Saint Gotthard Tunnel

Nearly two months into my European odyssey in 1973, on a train from northern Italy to Switzerland, a weary traveler and somewhat of a lost soul, I entered what I recall as the Saint Gotthard Tunnel, under the Alps, and emerged into a completely transformed world and a new chapter in my existential journey with fresh insight into the human condition. (Note that I may have actually gone through a different tunnel of comparable length, as noted by someone who read this piece with a good knowledge of Western European railway geography, though at the time that was my recollection.)

It was early November when I boarded the train in Venice headed across Northern Italy then under the Alps to Interlaken, Switzerland. My now lengthy trip was beginning to feel like one long ordeal and I was pretty tired out and longing to go home, yet determined not to do so until my money ran out. Add to my own personal ennui having spent the last few nights in Venice, a city that has a history of romantic ennui with its soot-stained brick piazzas, copious pooping pigeons, and looking like it had been raised out of the Adriatic and still in need of having the water damage cleaned up.

I recall the train left first thing in the morning on a sunny day with a temperature in the fifties. It was mid-afternoon before we reached the famous tunnel, an astonishing nine miles long, dug under the Alps between 1871 and 1881 at the cost of at least 200 worker’s lives lost. The sun still shone in a cloudless sky when we entered the south end of the tunnel, and though the actual time might have only been about ten or fifteen minutes, in my spent psychological state it seemed like quite a while, long enough at least for the blackness to capture my attention and my imagination.

Alone, rattling along in the all-encompassing blackness, a sense of dread flowed through me that the world, or at least my world, had suddenly ended. It was a month earlier on my trip that I had watched on German television the start of the Arab-Israeli Six-Day War, and then met an American soldier on a train, called back to his base to counter an imminent Russian military move against Israel. It all felt like the world was coming apart with me right in the middle of it an ocean away from home and family. And still the train careened down its path under the world.

From total blackness the train emerged from the north end of the tunnel into the other extreme, a white-out blizzard with thousands of large snow flakes impacting against the window of my train car. I recall it was ten or fifteen more minutes before I could see anything but white out that window, as the train found its way out of the snow squall. From my now cozy seeming compartment I could see a winter wonderland of evergreen trees punctuated by the occasional wood and stone houses all decorated in a thick icing of fresh snow. The train finally pulled into the station at Interlaken, my intermediate destination and transfer point to another train that would take me up to the mountain town of Grindewald.

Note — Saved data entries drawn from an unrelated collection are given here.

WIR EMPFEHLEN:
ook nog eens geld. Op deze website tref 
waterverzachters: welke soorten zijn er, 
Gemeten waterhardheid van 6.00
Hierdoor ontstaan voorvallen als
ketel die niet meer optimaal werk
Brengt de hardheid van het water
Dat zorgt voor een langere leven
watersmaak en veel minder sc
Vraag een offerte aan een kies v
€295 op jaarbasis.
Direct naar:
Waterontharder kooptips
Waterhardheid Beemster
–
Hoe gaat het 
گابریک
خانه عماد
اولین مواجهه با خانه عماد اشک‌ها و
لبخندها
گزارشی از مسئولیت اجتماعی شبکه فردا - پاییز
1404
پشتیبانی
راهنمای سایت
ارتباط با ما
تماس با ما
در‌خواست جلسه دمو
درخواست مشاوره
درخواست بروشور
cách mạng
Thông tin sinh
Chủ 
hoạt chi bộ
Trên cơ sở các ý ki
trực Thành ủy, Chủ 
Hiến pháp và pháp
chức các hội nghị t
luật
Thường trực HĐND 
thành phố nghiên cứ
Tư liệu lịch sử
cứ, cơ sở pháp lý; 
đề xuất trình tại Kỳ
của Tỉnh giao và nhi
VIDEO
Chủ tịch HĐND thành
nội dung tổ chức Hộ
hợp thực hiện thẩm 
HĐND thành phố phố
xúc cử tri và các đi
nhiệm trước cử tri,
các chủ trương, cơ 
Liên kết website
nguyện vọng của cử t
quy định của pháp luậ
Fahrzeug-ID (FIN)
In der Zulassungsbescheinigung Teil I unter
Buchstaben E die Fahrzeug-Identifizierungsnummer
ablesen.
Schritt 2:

I only had time to buy and eat some way to expensive railroad station food before I boarded my train to my final destination. The snow continued outside at a less frenetic pace as the train climbed upward into the mountains, stopping at every little village along the way. It was late afternoon and the end of the school day, and at every stop dozens of Swiss school kids either boarded or debarked from the train. They sat in the seats all around me, with their rosy cheeks, brightly colored hats and backpacks, laughing and chattering in what sounded to me like German, full of energy and enthusiasm for the daily adventure of the ride home from school.

I was a lonely soul surrounded by all this joyous youthful energy and hope for the future, and the irony of this scene was not lost on me. I had my reasons to be sad and reflective, but the world was full of other people with reasons for hope and joy. The view of the Swiss winter wonderland out the window was appropriately stunning and I was headed to what by all accounts was a gorgeous little town at the base of one of the world’s most photogenic and storied peaks. Not enough perhaps to get this eighteen-year-old to shelve his angst, but enough at least to give his darkened places glimmers of hope.

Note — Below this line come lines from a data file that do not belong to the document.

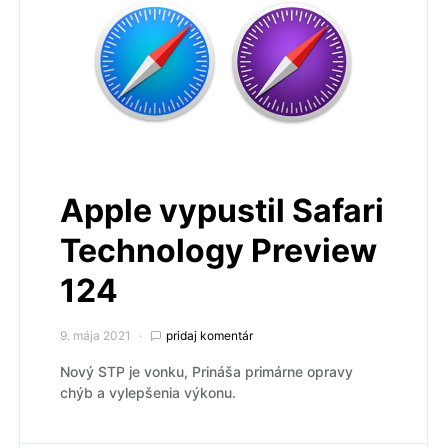
Apple vypustil Safari
Technology Preview
124
9. mája 2021
pridaj komentár
Nový STP je vonku, Prináša primárne opravy
chýb a vylepšenia výkonu.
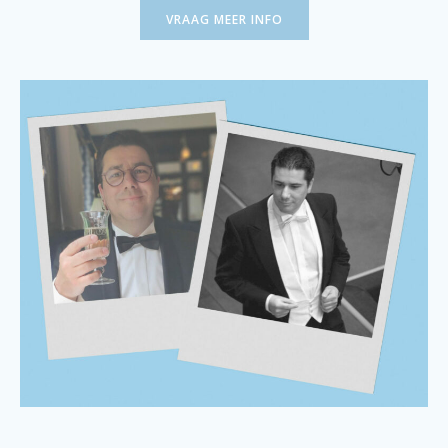
VRAAG MEER INFO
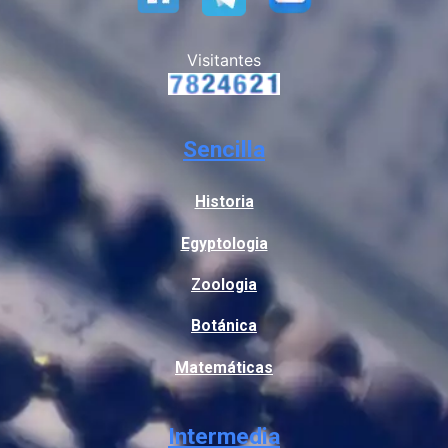
Visitantes
Sencilla
Historia
Egyptologia
Zoologia
Botánica
Matemáticas
Intermedia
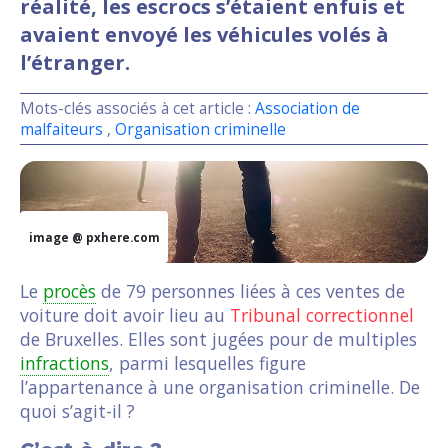
réalité, les escrocs s’étaient enfuis et
avaient envoyé les véhicules volés à
l’étranger.
Mots-clés associés à cet article :
Association de
malfaiteurs
,
Organisation criminelle
image @ pxhere.com
Le
procès
de 79 personnes liées à ces ventes de
voiture doit avoir lieu au
Tribunal correctionnel
de Bruxelles. Elles sont jugées pour de multiples
infractions
, parmi lesquelles figure
l’appartenance à une organisation criminelle. De
quoi s’agit-il ?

I arrived in Grindewald in the early evening and checked in to my youth hostel. On its upstairs balcony I looked out over the valley below at the lights of the town, though darkness and clouds obscured the view of the Eiger across the valley from my location. Like most youth hostels I stayed at I found other English-speaking older youth and young adults to talk, swap stories and even venture into town for a beer with. My extreme wave of angst had passed through me and moved on for now.

The next morning brought blue sky instead of clouds, and out on the hostel’s balcony, there across the little valley where the town nestled, was the amazingly huge mountain, with its jagged peaks gleaming white and silver and filling half the sky. I had somehow found my way, on my own, to one of the most spectacularly beautiful places in the world with a whole lifetime of additional adventures ahead of me. Yes I was still homesick, but I knew at some level that I had the courage and the agency to seek out and find a place like this. Other destinations would be attainable in the future when I was ready to seek them.